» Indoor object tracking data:
|---|
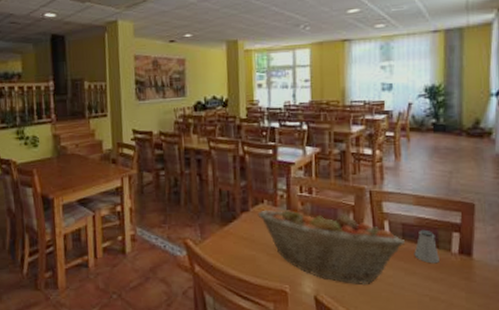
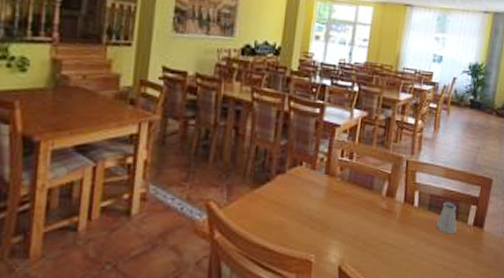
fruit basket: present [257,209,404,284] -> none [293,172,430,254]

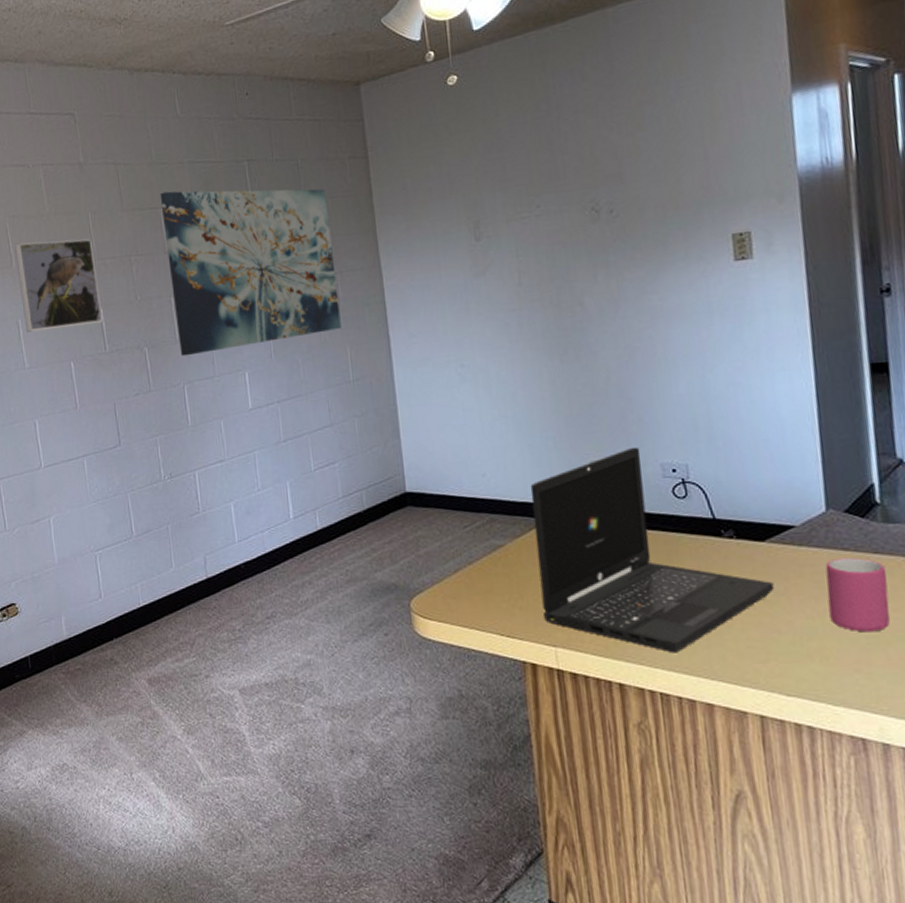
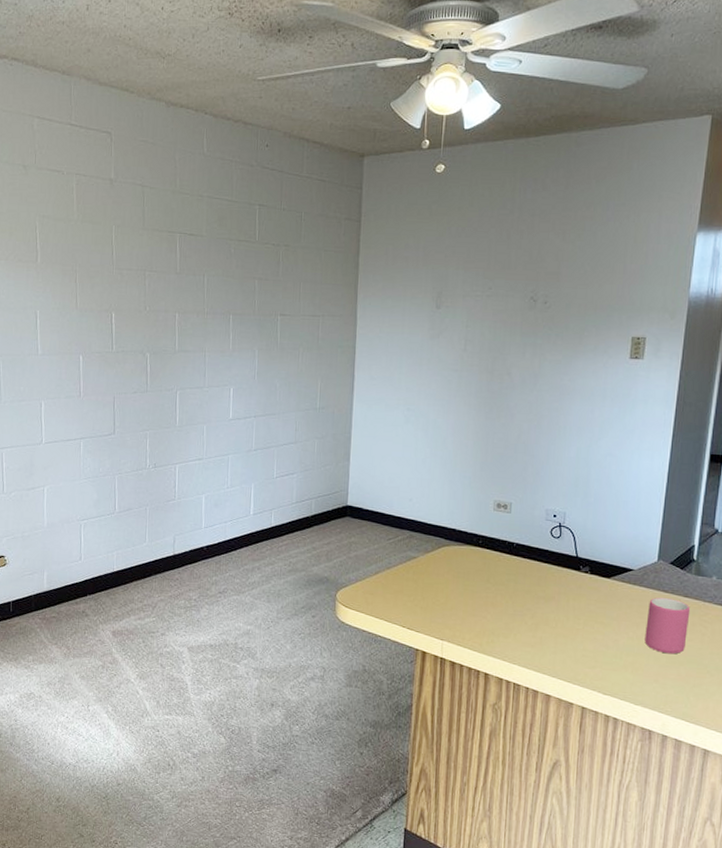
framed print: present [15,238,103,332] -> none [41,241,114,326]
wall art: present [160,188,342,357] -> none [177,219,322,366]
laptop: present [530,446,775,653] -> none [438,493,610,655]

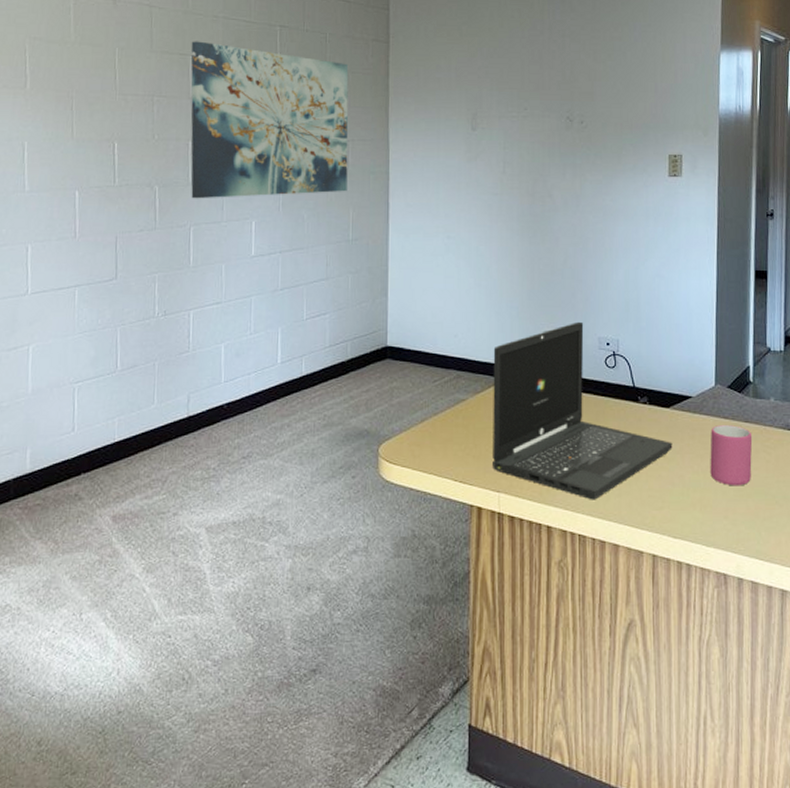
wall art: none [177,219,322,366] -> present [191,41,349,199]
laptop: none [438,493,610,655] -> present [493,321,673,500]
|---|
» Activity: Retype every entry above exactly, leaving out the pictures.

» Exercise solution:
fruit basket: present [257,209,404,284] -> none [293,172,430,254]

framed print: present [15,238,103,332] -> none [41,241,114,326]
wall art: present [160,188,342,357] -> none [177,219,322,366]
laptop: present [530,446,775,653] -> none [438,493,610,655]

wall art: none [177,219,322,366] -> present [191,41,349,199]
laptop: none [438,493,610,655] -> present [493,321,673,500]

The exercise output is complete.